Dedicated billing specialist with a strong foundation in medical billing and insurance claims management. Proficient in processing claims, resolving inquiries, and negotiating with insurance providers to enhance billing efficiency and patient satisfaction.
Overview
24
24
years of professional experience
Work History
Billing Specialist
Orthopedic Care Specialist
West Palm Beach, Florida
06.2014 - Current
Managed insurance claims submissions and tracked payment statuses accurately
Negotiated payment terms with insurance providers to facilitate timely reimbursements.

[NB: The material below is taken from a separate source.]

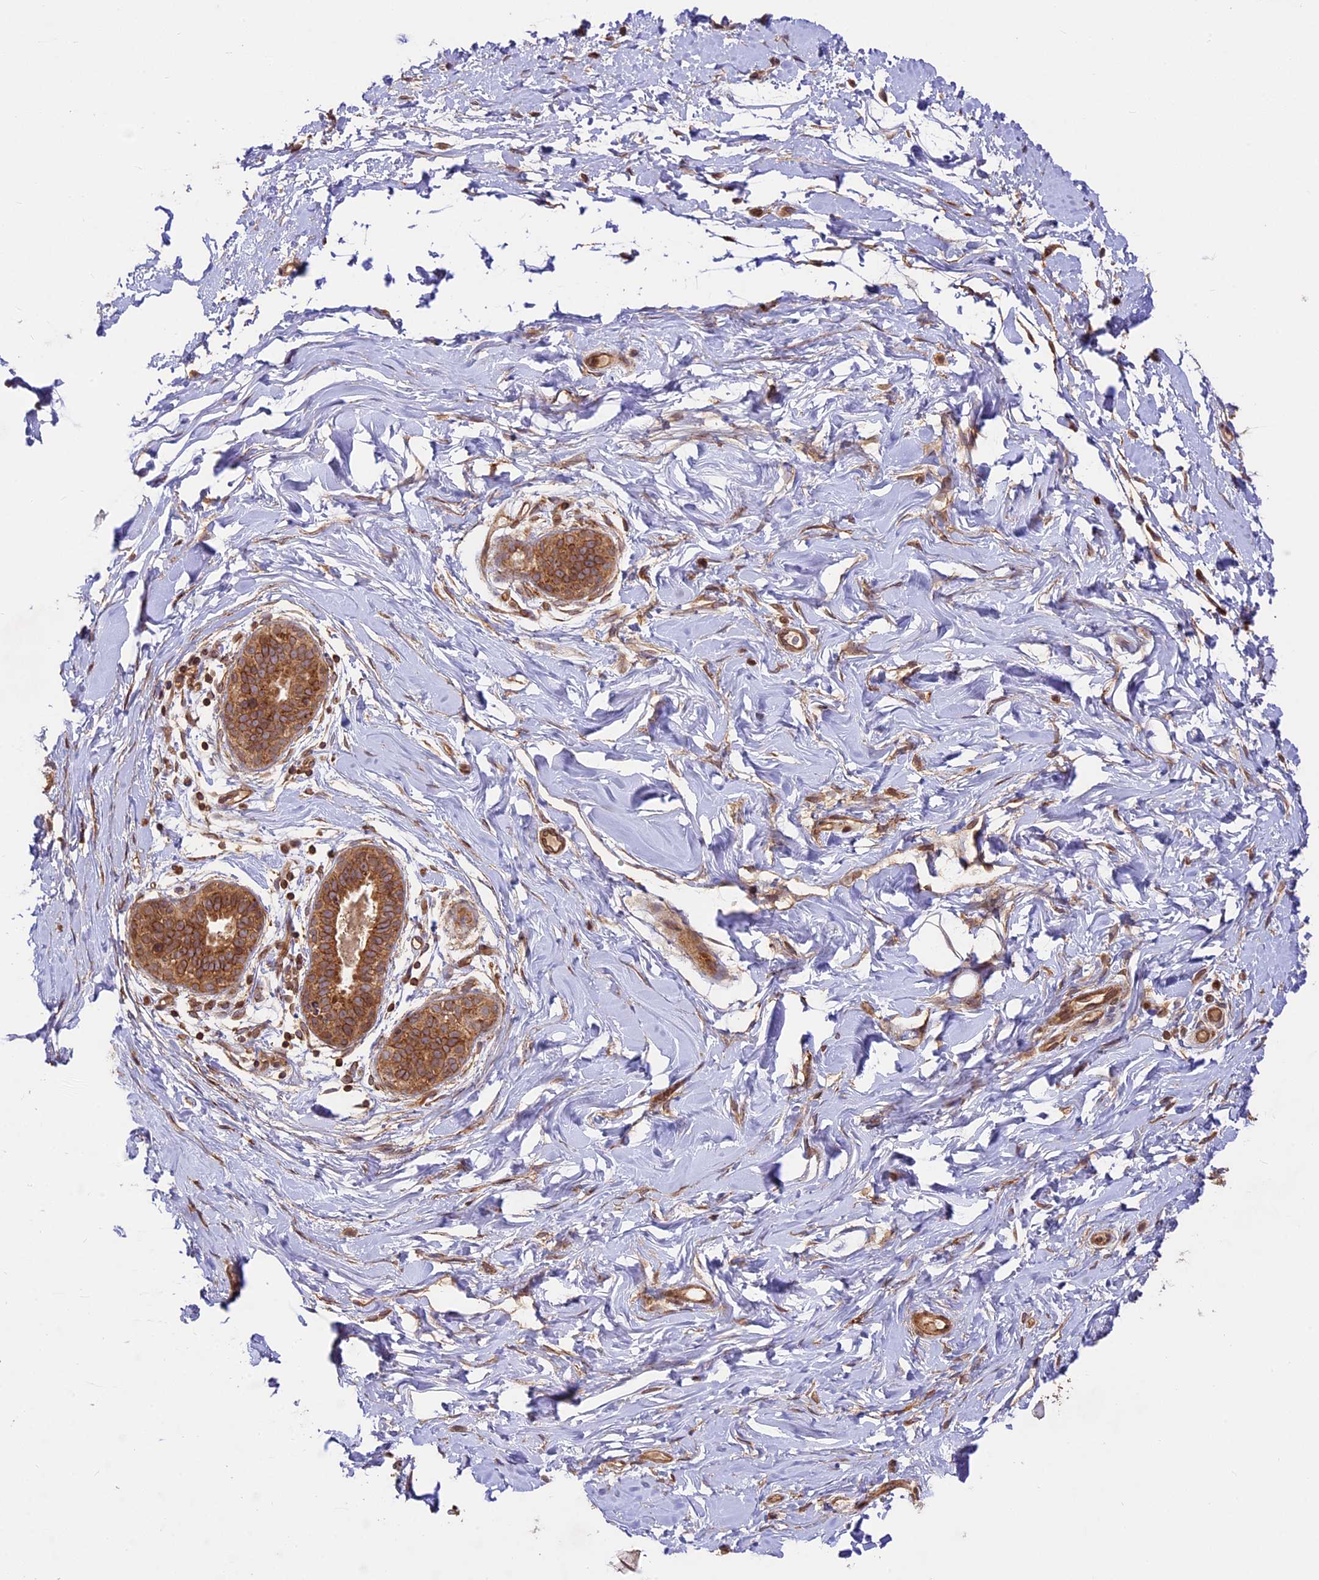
{"staining": {"intensity": "weak", "quantity": ">75%", "location": "cytoplasmic/membranous"}, "tissue": "adipose tissue", "cell_type": "Adipocytes", "image_type": "normal", "snomed": [{"axis": "morphology", "description": "Normal tissue, NOS"}, {"axis": "topography", "description": "Breast"}], "caption": "Adipose tissue stained with immunohistochemistry (IHC) demonstrates weak cytoplasmic/membranous positivity in approximately >75% of adipocytes. (IHC, brightfield microscopy, high magnification).", "gene": "DGKH", "patient": {"sex": "female", "age": 26}}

Processed check payments and generated patient bills to ensure timely revenue collection.
Responded to customer inquiries regarding billings, payments, and account status to enhance customer satisfaction.
Record charges while assessing account and verify if any outstanding matters exist with insurance or patient.
Process explanation of benefits through paper or insurance inquiries
Insurance Biller
Medreceivables Advisors
Deerfild Beach, FL
01.2011 - 06.2014
Prepared and filed appeals for denied claims, ensuring timely follow-up with insurance companies
Submitted and managed hospital claims to facilitate timely reimbursement
Contacted insurance companies to resolve outstanding balances
Expertise in insurance payment regulations including various reimbursement, coinsurance, deductibles, and contractual adjustments
Billing
Dermatology Associates
West Palm Beach, FL
01.2006 - 01.2011
Prepare and submit appeals for denied claims to insurance carriers
Followed up with insurance companies on open balances to expedite payments
Collaborated with insurance providers to review explanation of benefits and secure necessary referrals.
Applied knowledge of insurance payment regulations to ensure accurate reimbursement and compliance
Address patient inquiries regarding billing through effective phone communication.
coordinate with provider representatives to address claim concerns and projects
Billing
Steven D. Gelbard, M.D.
Pompano Beach, FL
01.2005 - 01.2006
Prepares and submits appeals for denied claims to insurance carriers
Follow up with insurance companies on open balances
Verified patient insurance benefits to ensure coverage accuracy.